Following the strike, meaningful support from campus has yet to be felt. Many students are still awaiting grades from the previous semester, as the strike caused significant grading delays. Letters of recommendation or final transcripts required for applications for graduate schools or scholarships cannot be obtained; this uncertainty is expected to continue.
There is an imperative responsibility of all UC campuses to aid students and faculty during this time of transition. Students should not experience these extensive delays in grading. Although campus has hired readers to assist in grading, it must continue to invest in an adequate amount of resources and provide transparency between students and faculty regarding outstanding grades to eliminate these issues as soon as possible.
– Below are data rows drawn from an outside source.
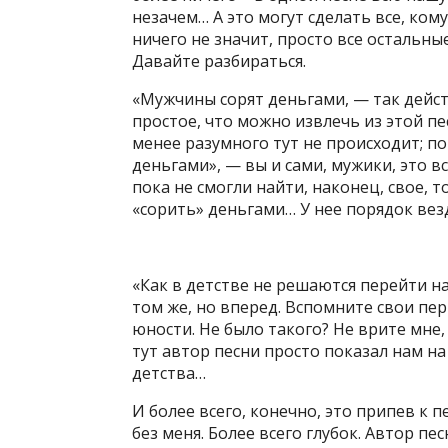
незачем… А это могут сделать все, кому
ничего не значит, просто все остальны
Давайте разбираться.
«Мужчины сорят деньгами, — так дейст
простое, что можно извлечь из этой пе
менее разумного тут не происходит; по
деньгами», — вы и сами, мужики, это в
пока не смогли найти, наконец, свое, 
«сорить» деньгами… У нее порядок везд
«Как в детстве не решаются перейти на 
том же, но вперед. Вспомните свои п
юности. Не было такого? Не врите мне,
тут автор песни просто показал нам на 
детства…
И более всего, конечно, это припев к п
без меня. Более всего глубок. Автор пес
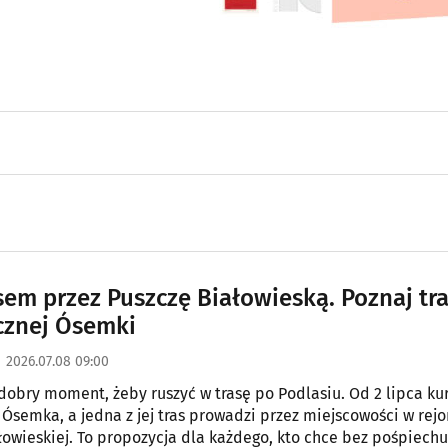
em przez Puszczę Białowieską. Poznaj tra
cznej Ósemki
2026.07.08 09:00
dobry moment, żeby ruszyć w trasę po Podlasiu. Od 2 lipca ku
 Ósemka, a jedna z jej tras prowadzi przez miejscowości w rejo
łowieskiej. To propozycja dla każdego, kto chce bez pośpiechu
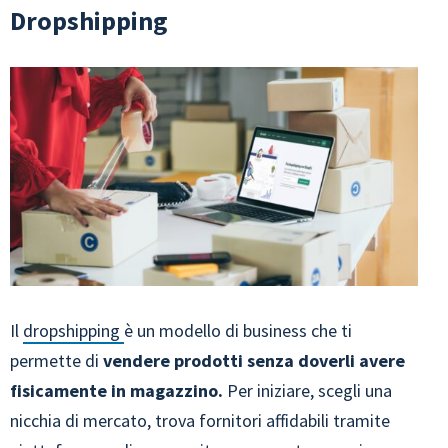
Dropshipping
Il
dropshipping
è un modello di business che ti
permette di
vendere prodotti senza doverli avere
fisicamente in magazzino.
Per iniziare, scegli una
nicchia di mercato, trova fornitori affidabili tramite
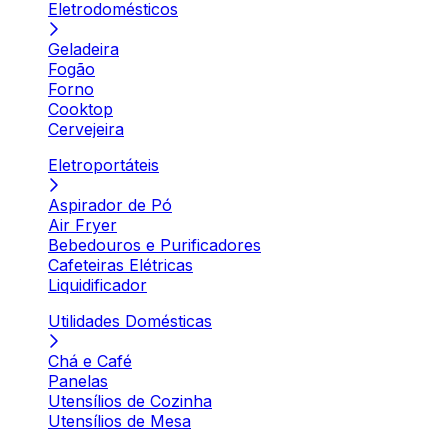
Eletrodomésticos
Geladeira
Fogão
Forno
Cooktop
Cervejeira
Eletroportáteis
Aspirador de Pó
Air Fryer
Bebedouros e Purificadores
Cafeteiras Elétricas
Liquidificador
Utilidades Domésticas
Chá e Café
Panelas
Utensílios de Cozinha
Utensílios de Mesa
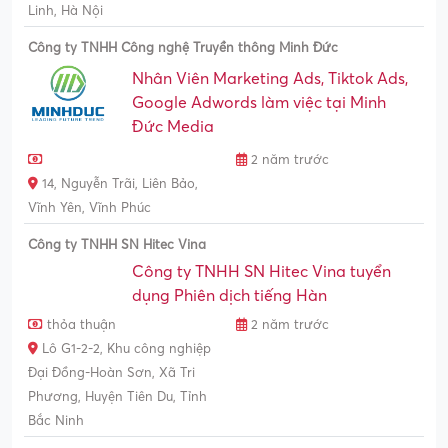
Linh, Hà Nội
Công ty TNHH Công nghệ Truyền thông Minh Đức
Nhân Viên Marketing Ads, Tiktok Ads,
Google Adwords làm việc tại Minh
Đức Media
2 năm trước
14, Nguyễn Trãi, Liên Bảo,
Vĩnh Yên, Vĩnh Phúc
Công ty TNHH SN Hitec Vina
Công ty TNHH SN Hitec Vina tuyển
dụng Phiên dịch tiếng Hàn
thỏa thuận
2 năm trước
Lô G1-2-2, Khu công nghiệp
Đại Đồng-Hoàn Sơn, Xã Tri
Phương, Huyện Tiên Du, Tỉnh
Bắc Ninh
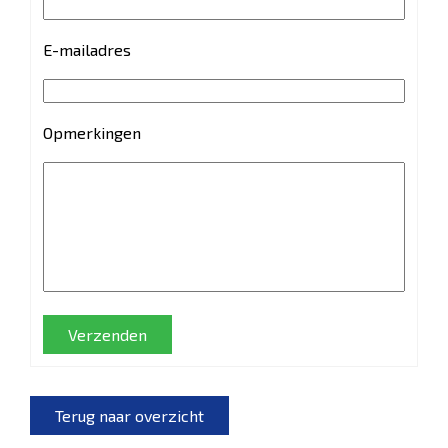
E-mailadres
Opmerkingen
Verzenden
Terug naar overzicht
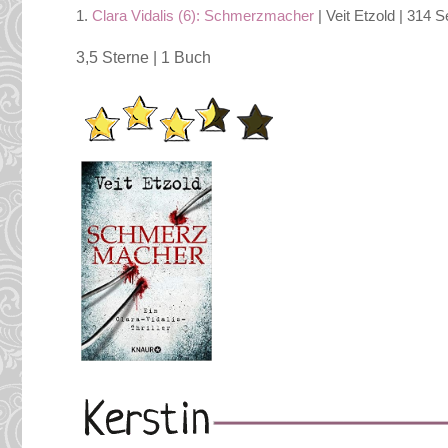
1.
Clara Vidalis (6): Schmerzmacher
| Veit Etzold | 314 
3,5 Sterne | 1 Buch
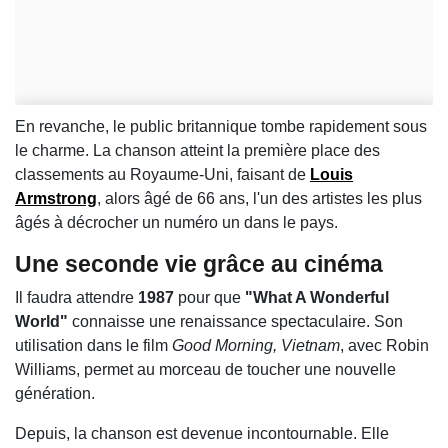
En revanche, le public britannique tombe rapidement sous
le charme. La chanson atteint la première place des
classements au Royaume-Uni, faisant de
Louis
Armstrong
, alors âgé de 66 ans, l'un des artistes les plus
âgés à décrocher un numéro un dans le pays.
Une seconde vie grâce au cinéma
Il faudra attendre
1987
pour que
"What A Wonderful
World"
connaisse une renaissance spectaculaire. Son
utilisation dans le film
Good Morning, Vietnam
, avec Robin
Williams, permet au morceau de toucher une nouvelle
génération.
Depuis, la chanson est devenue incontournable. Elle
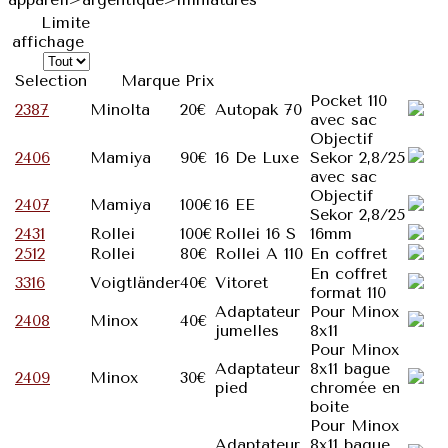
Limite
affichage
Selection
Marque
Prix
Pocket 110
2387
Minolta
20€
Autopak 70
avec sac
Objectif
2406
Mamiya
90€
16 De Luxe
Sekor 2,8/25
avec sac
Objectif
2407
Mamiya
100€
16 EE
Sekor 2,8/25
2431
Rollei
100€
Rollei 16 S
16mm
2512
Rollei
80€
Rollei A 110
En coffret
En coffret
3316
Voigtländer
40€
Vitoret
format 110
Adaptateur
Pour Minox
2408
Minox
40€
jumelles
8x11
Pour Minox
Adaptateur
8x11 bague
2409
Minox
30€
pied
chromée en
boite
Pour Minox
Adaptateur
8x11 bague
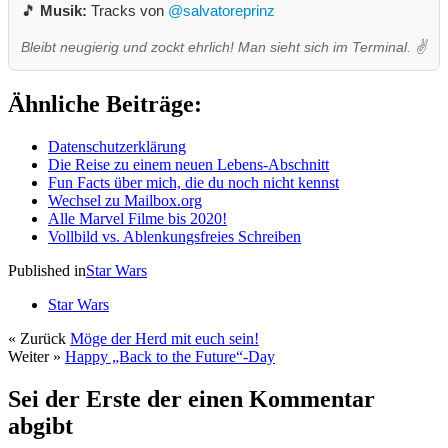
🎵
Musik:
Tracks von
@salvatoreprinz
Bleibt neugierig und zockt ehrlich! Man sieht sich im Terminal. ✌️
Ähnliche Beiträge:
Datenschutzerklärung
Die Reise zu einem neuen Lebens-Abschnitt
Fun Facts über mich, die du noch nicht kennst
Wechsel zu Mailbox.org
Alle Marvel Filme bis 2020!
Vollbild vs. Ablenkungsfreies Schreiben
Published in
Star Wars
Star Wars
« Zurück
Möge der Herd mit euch sein!
Weiter »
Happy „Back to the Future“-Day
Sei der Erste der einen Kommentar
abgibt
Additionally, it is notable that voters at UCLA and UC Berkeley overwhelmingly favored the final contract negotiated, whereas voters at the Santa Cruz, Merced and Santa Barbara campuses voted mostly against it. The clear difference between campuses brings us to highlight the deep inequities embedded within the UC system and what students — undergraduate and graduate — can do about them.
Students at UC Berkeley must vocalize these inequities between institutions. There is an element of prestige that may allow UCLA and UC Berkeley to receive more benefits than other UC campuses. An increase in salary of any amount must be universally addressed, not cherry-picked to benefit the universities with higher rankings or reputations.
Ultimately, no campus should receive less support than others for any reason. We urge students to recognize the privilege UC Berkeley holds among these universities. It is crucial to remember that seeking more benefits and support is not just for UC Berkeley’s sake — it’s for all the UC campuses.
We want to make it clear we believe that the outcome of this strike is monumental and victorious as a union-organized push for collective action. It is a major victory for graduate students and academic student workers everywhere who participated in this movement.
Nevertheless, this contract is not where UC Berkeley ends its efforts. We urge students to join in solidarity with all campuses and recognize that the decisions made extend beyond what we see at UC Berkeley. There are more issues to be addressed, and this historic strike is an indication that our joined voices have the power to make waves. We must press forward with utmost perseverance.